Livistros and Rhodamne shows men under despotic Eros in Byzantium

Eros and Psyche

In the mid-thirteenth-century Byzantine romance Livistros and Rhodamne, Rhodamne learns that her long-lost husband, the Latin knight Livistros, is alive. She exclaims:

My doubts are many and my disbelief great. A dead man come back to life — who will believe it? If he is really alive, which I doubt, how has he come to me? [1]

Byzantine writers could hardly express such doubts openly with respect to Christ in thoroughly Christian Byzantine society. That’s also true with respect to the legitimacy of gynocentrism. In Livistros and Rhodamne, Love (Eros) is God. He rules heaven and earth despotically. Men’s position of abjection within that despotism ineluctably inspires doubts.

Livistros and Rhodamne begins with the story of a MGTOW nightmare. Livistros recounted his original bliss as a single man:

Joy was my companion, serenity my friend. Never was there any happiness or pleasure which I lacked. And amid so much joy, amid so many pleasures, amid all my wealth and prosperity, amid the many luxuries and delights which I possessed and had at my command and in which I took pleasure, no concern for love ever came to me. My mind was completely free of passion. The thought of love did not enter my mind. I lived unsubdued, in freedom, without Love’s tortures, and beyond desire. [2]

One night, Livistros dreamed that a squadron of winged, armed men arrested him. They took him before the three-faced God Love, who sat on a throne flanked by two women. Love set before Livistros the choice of servitude or death: he could either become enslaved to Love, or have his head cut off.[3] Livistros begged Love for mercy. Forgiving Livistros for his prior life of bliss, Love gave Livistros passion for the beautiful princess Rhodamne, daughter of the Emperor Chrysos. Livistros did obeisance to Love and swore an oath of servitude. He thus was enthralled with love for Rhodamne.

Livistros went in search of Rhodamne just like a man would in today’s Dark Age of ignorance, bigotry, and superstition. He spent two years searching for her. After he finally found the Silver Castle where she lived, he didn’t just knock on the door and introduce himself. He camped outside her castle and wrote to her daily. He would tie his letters to arrows and shoot them over the castle wall. For six months she didn’t reply.

Modern master-teachers of love would probably grade Livistros’s love letters as meriting an omega grade for seductive savvy. Consider his first love letter to Rhodamne:

If your soul had learnt of me, if you knew who I am and for whom I suffer, if there were anywhere a person to tell you how much time I have spent for you, how many dangers I have run and woes I have endured, what manner of things have happened to me because of you — I think that if you had feelings of stone and a heart of iron you would take pity on me when you learnt what I suffer. I have no-one who could tell you of me. I have only Love and I have confidence in him. I hope that he puts concern for me into your heart. He is slow to act. He is sluggish in what he promised me. I have no-one to whom I can tell my sufferings. Believe me, my heart is being torn by my troubles. Here now is my letter, read what I suffer. Know whose message it is. Have mercy on him. Pity him. For two years now he has been wandering because of desire for you.

Is there any question about what would be most women’s reaction to this? Pathetic. Cringe-worthy. Ridicule him to your girlfriends. Livistros wrote like this daily for six months without a reply.[4] That shows as little empirical sense as believing that “violence against women is the most pressing human rights problem remaining in the world.” At least Rhodamne didn’t declare that she feared that Livistros was stalking her and have a restraining order imposed on him.

* WHAT IS REQUIRED *
Copy the part of the Livistros and Rhodamne text starting with "Livistros and Rhodamne shows" and going on through "ineluctably inspires doubts.", swapping "doubts" for "misgivings" wherever it occurs.

* SUPPLIED INFORMATION *
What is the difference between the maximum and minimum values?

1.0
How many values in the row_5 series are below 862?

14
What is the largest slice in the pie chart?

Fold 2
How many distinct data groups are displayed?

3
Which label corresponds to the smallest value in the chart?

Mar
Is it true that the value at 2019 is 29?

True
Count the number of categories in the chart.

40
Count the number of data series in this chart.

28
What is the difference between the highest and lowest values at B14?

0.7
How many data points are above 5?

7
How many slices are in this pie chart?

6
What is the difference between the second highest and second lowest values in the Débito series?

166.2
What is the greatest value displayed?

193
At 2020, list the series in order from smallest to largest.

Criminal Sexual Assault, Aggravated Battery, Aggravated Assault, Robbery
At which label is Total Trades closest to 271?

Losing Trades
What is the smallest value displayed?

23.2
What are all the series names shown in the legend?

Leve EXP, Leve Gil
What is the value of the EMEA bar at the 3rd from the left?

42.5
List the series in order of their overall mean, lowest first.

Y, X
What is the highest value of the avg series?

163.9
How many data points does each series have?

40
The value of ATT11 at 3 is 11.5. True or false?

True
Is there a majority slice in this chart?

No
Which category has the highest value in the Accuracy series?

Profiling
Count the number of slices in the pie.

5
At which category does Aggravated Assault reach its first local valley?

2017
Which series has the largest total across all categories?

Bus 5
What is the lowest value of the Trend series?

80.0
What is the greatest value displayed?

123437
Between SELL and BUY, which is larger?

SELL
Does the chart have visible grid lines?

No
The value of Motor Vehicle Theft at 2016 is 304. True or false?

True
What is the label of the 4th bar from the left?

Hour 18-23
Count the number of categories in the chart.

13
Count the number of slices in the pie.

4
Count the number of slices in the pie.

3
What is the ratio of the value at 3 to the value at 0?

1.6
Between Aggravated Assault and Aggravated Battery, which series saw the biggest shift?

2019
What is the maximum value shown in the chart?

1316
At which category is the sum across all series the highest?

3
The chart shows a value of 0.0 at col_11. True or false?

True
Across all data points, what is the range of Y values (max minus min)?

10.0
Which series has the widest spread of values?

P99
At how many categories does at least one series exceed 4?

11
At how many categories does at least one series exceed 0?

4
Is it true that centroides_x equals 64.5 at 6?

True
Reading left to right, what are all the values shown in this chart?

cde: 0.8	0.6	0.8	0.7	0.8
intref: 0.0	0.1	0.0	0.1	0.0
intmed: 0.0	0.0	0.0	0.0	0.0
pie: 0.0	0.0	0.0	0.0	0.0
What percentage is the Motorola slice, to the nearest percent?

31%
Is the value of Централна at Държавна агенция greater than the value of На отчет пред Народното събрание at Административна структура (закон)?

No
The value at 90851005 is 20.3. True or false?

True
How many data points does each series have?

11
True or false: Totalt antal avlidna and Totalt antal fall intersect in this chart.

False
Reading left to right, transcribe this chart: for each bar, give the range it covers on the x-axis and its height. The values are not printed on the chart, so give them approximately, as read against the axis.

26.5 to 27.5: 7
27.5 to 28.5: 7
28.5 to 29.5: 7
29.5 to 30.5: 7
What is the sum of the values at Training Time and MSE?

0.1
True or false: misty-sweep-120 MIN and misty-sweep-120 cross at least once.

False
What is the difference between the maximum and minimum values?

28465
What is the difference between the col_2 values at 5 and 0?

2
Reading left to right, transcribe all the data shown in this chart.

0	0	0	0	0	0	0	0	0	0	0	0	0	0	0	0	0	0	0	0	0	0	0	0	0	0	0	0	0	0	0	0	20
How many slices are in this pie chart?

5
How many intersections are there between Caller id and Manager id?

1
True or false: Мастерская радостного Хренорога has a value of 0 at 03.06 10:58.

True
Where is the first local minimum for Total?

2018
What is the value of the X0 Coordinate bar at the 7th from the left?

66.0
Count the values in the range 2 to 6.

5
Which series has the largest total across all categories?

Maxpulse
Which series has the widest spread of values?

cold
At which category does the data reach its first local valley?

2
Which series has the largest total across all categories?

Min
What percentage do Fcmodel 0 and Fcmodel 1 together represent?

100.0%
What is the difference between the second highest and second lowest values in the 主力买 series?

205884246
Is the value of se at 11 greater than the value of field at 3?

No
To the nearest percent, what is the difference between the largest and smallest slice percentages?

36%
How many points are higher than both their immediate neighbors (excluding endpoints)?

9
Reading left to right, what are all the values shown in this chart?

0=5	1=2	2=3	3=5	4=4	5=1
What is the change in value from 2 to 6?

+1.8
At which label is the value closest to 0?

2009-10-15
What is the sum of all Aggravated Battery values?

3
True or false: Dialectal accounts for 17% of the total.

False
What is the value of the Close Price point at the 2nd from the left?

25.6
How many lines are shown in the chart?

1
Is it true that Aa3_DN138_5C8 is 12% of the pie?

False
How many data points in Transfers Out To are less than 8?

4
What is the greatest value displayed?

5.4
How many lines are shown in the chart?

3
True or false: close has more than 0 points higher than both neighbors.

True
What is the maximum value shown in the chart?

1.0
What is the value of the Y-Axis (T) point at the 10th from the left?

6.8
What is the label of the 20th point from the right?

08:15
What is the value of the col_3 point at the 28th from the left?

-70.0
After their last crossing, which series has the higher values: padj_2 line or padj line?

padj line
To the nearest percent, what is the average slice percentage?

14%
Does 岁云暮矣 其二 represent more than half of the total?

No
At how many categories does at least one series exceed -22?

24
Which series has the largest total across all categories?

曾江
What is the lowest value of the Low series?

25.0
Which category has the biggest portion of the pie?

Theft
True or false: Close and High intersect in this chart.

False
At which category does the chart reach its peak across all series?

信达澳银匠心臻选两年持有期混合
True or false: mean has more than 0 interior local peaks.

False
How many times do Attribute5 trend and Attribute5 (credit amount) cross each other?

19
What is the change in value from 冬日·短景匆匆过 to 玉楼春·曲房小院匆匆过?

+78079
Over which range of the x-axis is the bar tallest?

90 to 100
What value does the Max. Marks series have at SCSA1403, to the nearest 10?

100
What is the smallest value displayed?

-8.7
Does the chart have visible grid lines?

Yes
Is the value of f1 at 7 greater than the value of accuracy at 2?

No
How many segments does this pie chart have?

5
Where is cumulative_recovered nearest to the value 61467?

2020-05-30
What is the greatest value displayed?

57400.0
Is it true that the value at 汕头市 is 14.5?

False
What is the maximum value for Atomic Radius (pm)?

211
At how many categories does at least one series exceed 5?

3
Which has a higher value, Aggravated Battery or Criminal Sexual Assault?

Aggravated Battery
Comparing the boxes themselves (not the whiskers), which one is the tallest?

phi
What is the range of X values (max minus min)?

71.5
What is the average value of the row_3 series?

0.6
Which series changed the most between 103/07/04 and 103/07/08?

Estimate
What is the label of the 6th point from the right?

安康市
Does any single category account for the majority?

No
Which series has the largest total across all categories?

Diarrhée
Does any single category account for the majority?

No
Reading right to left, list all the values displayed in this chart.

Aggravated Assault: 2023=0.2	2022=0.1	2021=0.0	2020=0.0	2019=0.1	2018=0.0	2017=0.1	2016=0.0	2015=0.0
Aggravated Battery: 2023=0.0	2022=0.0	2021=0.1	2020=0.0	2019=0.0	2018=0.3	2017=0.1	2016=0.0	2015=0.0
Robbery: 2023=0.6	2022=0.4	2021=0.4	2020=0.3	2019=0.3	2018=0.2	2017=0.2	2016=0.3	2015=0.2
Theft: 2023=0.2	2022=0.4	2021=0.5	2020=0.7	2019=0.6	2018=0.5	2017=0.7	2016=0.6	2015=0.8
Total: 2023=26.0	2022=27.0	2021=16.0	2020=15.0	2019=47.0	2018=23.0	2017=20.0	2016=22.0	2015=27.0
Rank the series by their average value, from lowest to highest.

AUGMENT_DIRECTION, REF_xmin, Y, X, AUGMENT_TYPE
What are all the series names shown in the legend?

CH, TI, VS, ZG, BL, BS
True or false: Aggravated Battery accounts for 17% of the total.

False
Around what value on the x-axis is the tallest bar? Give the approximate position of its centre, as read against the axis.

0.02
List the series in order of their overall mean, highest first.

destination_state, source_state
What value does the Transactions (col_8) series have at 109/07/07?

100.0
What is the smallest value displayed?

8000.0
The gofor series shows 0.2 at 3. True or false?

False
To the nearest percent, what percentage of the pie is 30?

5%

* EXERCISE OUTPUT *
Livistros and Rhodamne shows men under despotic Eros in Byzantium

Eros and Psyche

In the mid-thirteenth-century Byzantine romance Livistros and Rhodamne, Rhodamne learns that her long-lost husband, the Latin knight Livistros, is alive. She exclaims:

My misgivings are many and my disbelief great. A dead man come back to life — who will believe it? If he is really alive, which I doubt, how has he come to me? [1]

Byzantine writers could hardly express such misgivings openly with respect to Christ in thoroughly Christian Byzantine society. That’s also true with respect to the legitimacy of gynocentrism. In Livistros and Rhodamne, Love (Eros) is God. He rules heaven and earth despotically. Men’s position of abjection within that despotism ineluctably inspires misgivings.